_TEXT SECTION_
[Start of Attachment]

# St Jeromes creek



## surfnsam (Apr 28, 2008)

i hope eveyone had a good time despite the heat and small fish, i did but boy was i whipped when i got back to Buzz's. i think i drank 32ozs of water and a mt. dew before i started to feel better. didnt think it would be 97* by 1:00 whew.

we had a good showing Mightymouse, Ictalurus, jffoley,Longislandtomd,CBkayaker and myself. i think CB won the copitition, i only scored some small croakers and a pretty nice kingfish which suprised me, i didnt think the were in the bay but it didnt look like a croaker and as i looked at it i remembered what kingfish looked like that was only my 2nd 1 ever, nice size at 11".


----------



## MetroMan (Mar 7, 2009)

Nice. I can't wait to be able to join you guys


----------



## O Shin Rin (Aug 31, 2009)

MetroMan said:


> Nice. I can't wait to be able to join you guys


how long now MM?


----------



## surfnsam (Apr 28, 2008)

metro you will have to put the icebreaker on by the time your ready still better than this heatwave.


----------



## mytmouse (Jan 24, 2009)

I had a ball out there!! Man talk about a long drive HOME!! LOL. I was so ready to let my eyes close on 495! LOL. I slept about 3 hours at my Mom's before I got up and went home! LOL. That inlet whipped my A$$ ROTFL!!! We definitely have to do it again! Who knows maybe Metroman can come too! 

MYT


----------



## MetroMan (Mar 7, 2009)

O Shin Rin said:


> how long now MM?


bday is in September, so I'm holding out to see if my wife can pull it off for me. If not (to which I wont be too dissappointed) I'll get the it sometime this fall. Eastern Mountain Sports has made me an offer that beats BPS. 

Anyways...with enough notice I will try to rent a yak and meet up with you guys sometime soon.


----------



## AtlantaKing (Jul 7, 2002)

MetroMan said:


> bday is in September, so I'm holding out to see if my wife can pull it off for me. If not (to which I wont be too dissappointed) I'll get the it sometime this fall. Eastern Mountain Sports has made me an offer that beats BPS.

[End of Attachment]

_MATERIAL PROVIDED_

[Start of Attachment]

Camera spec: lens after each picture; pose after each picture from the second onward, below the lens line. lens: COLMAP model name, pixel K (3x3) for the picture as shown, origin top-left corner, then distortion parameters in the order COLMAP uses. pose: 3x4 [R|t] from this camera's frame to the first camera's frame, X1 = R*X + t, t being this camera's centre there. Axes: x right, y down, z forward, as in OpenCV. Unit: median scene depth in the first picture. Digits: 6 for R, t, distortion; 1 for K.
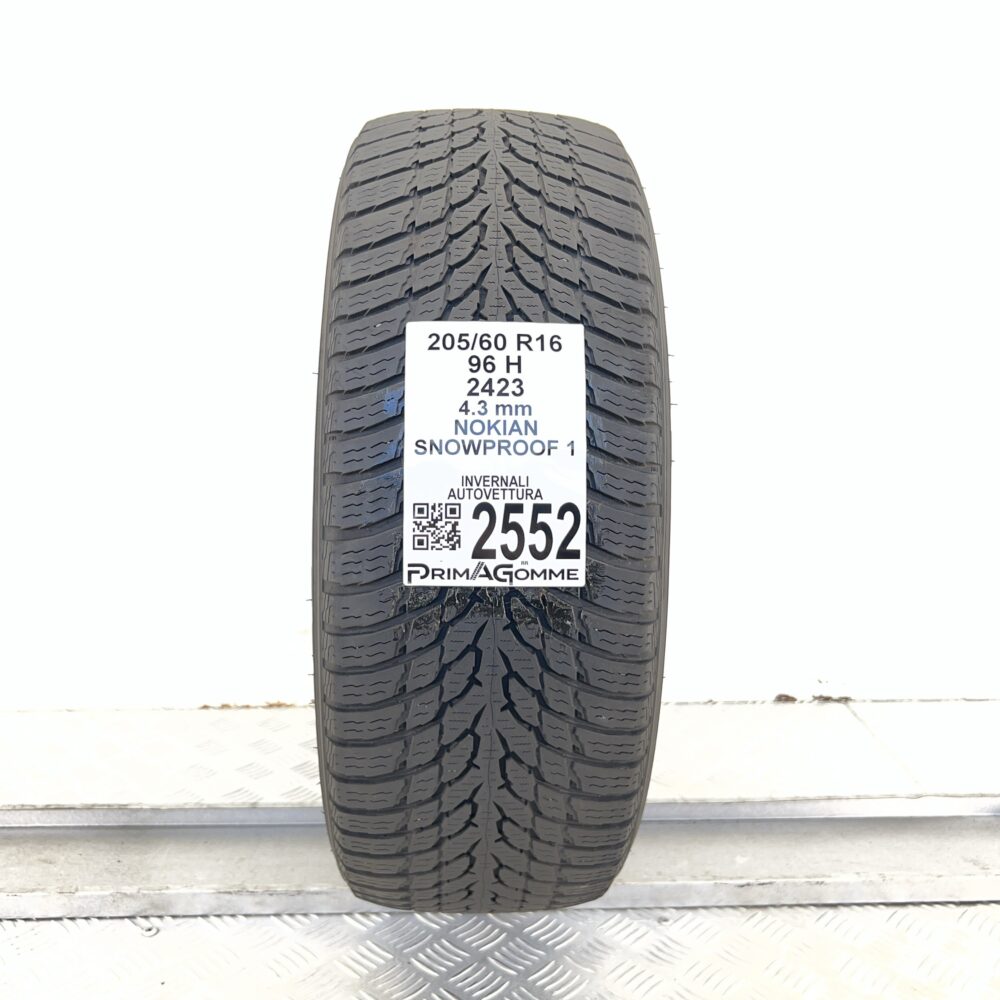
lens RADIAL K [[1052.2, 0, 504.6], [0, 1052.2, 506.6], [0, 0, 1]] dist [0.158039, -0.603188]
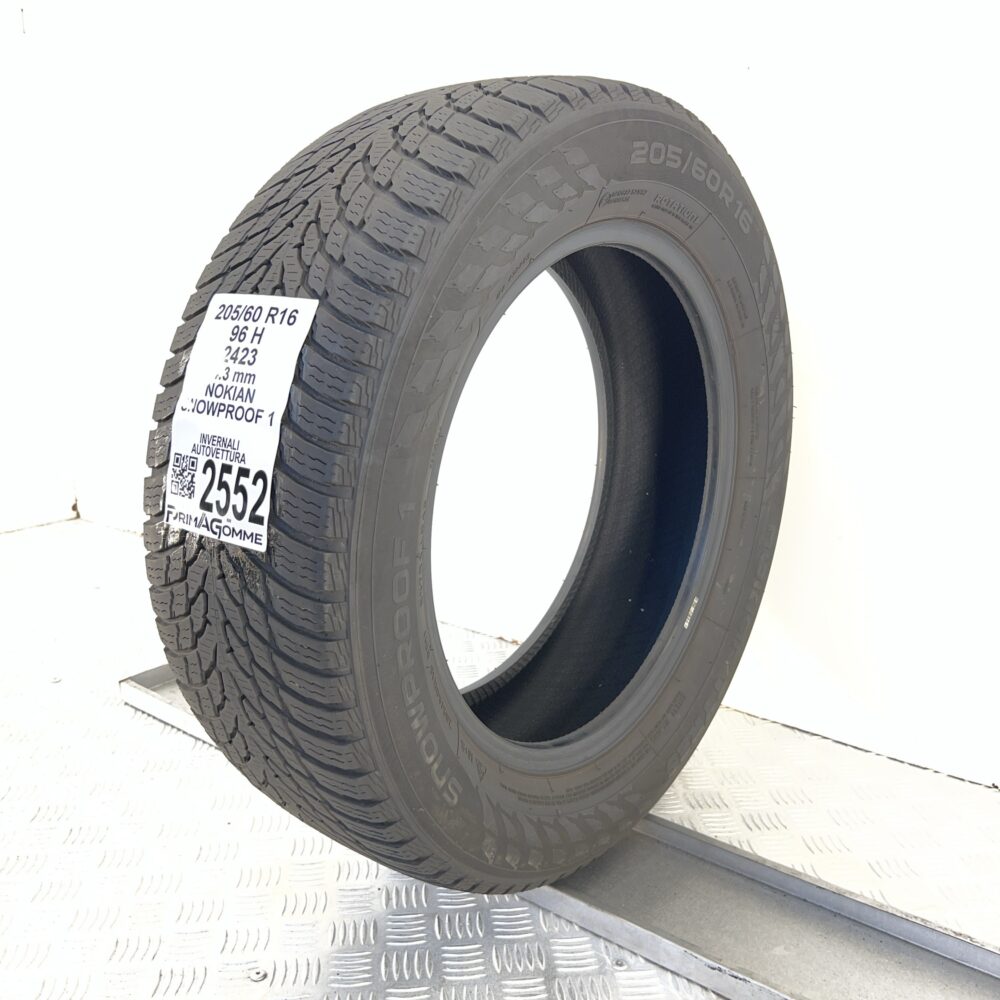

[End of Attachment]

_EXERCISE REQUIREMENTS_
In the forum thread about St Jeromes creek, how long was the kingfish that surfnsam caught?

_ANSWER FOR THE TASK_
It was 11 inches long.